- **TASK DIRECTIONS**
Give these rows again with "transcribed" swapped for "written" everywhere and nothing else changed. Leave the pictures out.
# START OF MATERIAL PROVIDED
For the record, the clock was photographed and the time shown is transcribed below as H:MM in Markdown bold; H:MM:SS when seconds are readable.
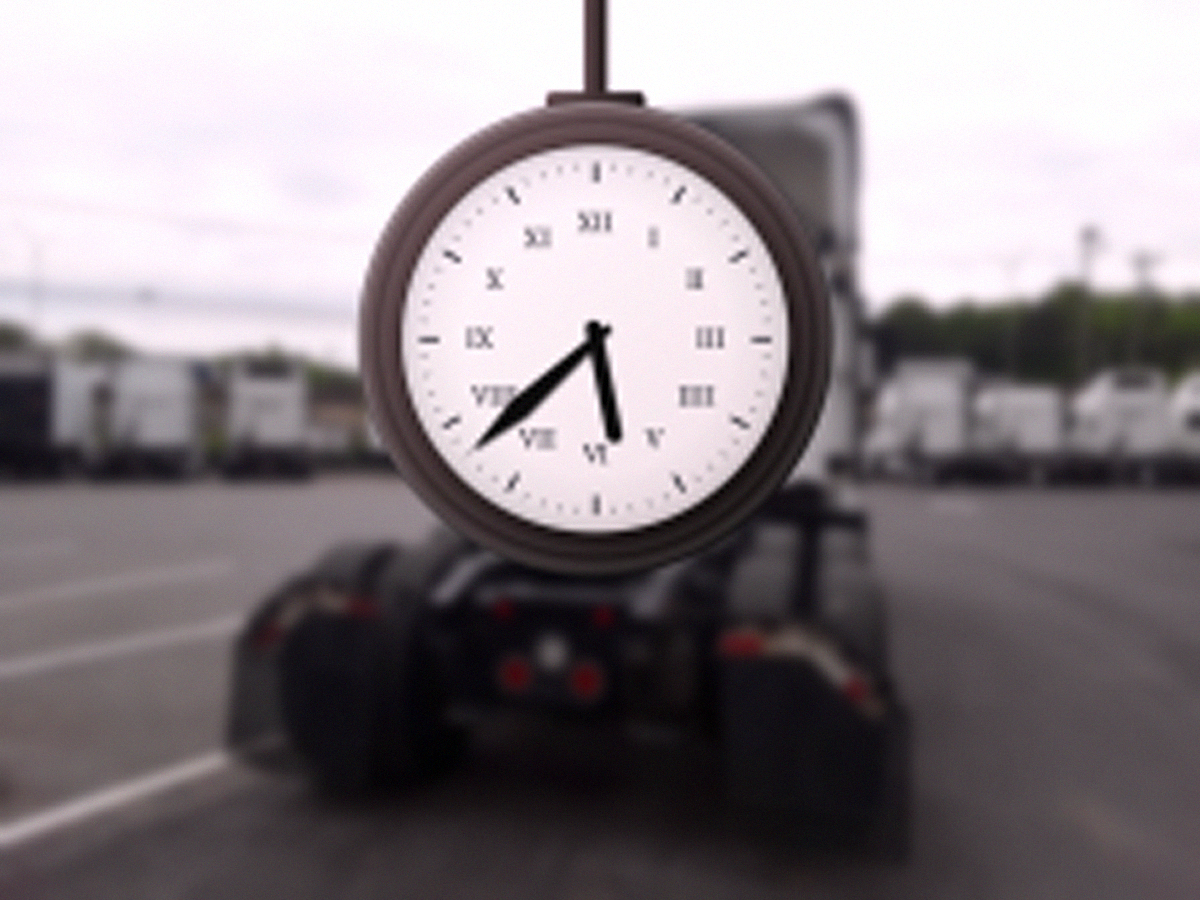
**5:38**
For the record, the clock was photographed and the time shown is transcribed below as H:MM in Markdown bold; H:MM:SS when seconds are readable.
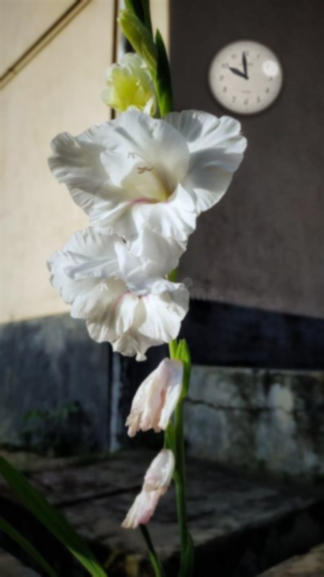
**9:59**
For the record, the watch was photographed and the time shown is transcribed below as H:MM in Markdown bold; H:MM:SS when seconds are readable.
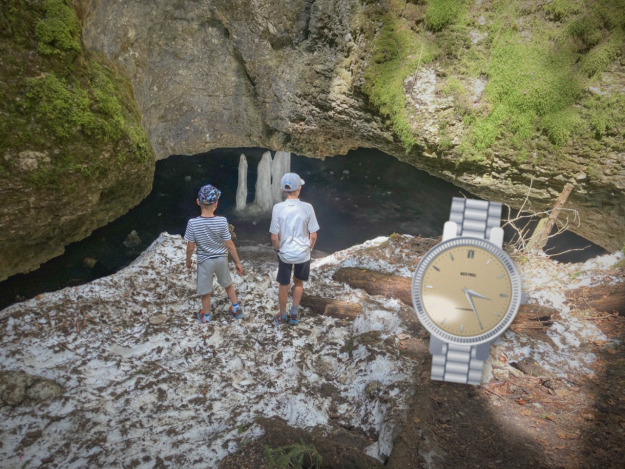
**3:25**
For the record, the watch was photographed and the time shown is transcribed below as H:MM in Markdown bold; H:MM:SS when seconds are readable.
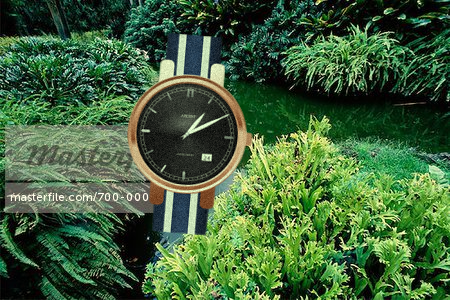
**1:10**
# END OF MATERIAL PROVIDED
- **SOLUTION TO THIS EXERCISE**
For the record, the clock was photographed and the time shown is written below as H:MM in Markdown bold; H:MM:SS when seconds are readable.
**5:38**
For the record, the clock was photographed and the time shown is written below as H:MM in Markdown bold; H:MM:SS when seconds are readable.
**9:59**
For the record, the watch was photographed and the time shown is written below as H:MM in Markdown bold; H:MM:SS when seconds are readable.
**3:25**
For the record, the watch was photographed and the time shown is written below as H:MM in Markdown bold; H:MM:SS when seconds are readable.
**1:10**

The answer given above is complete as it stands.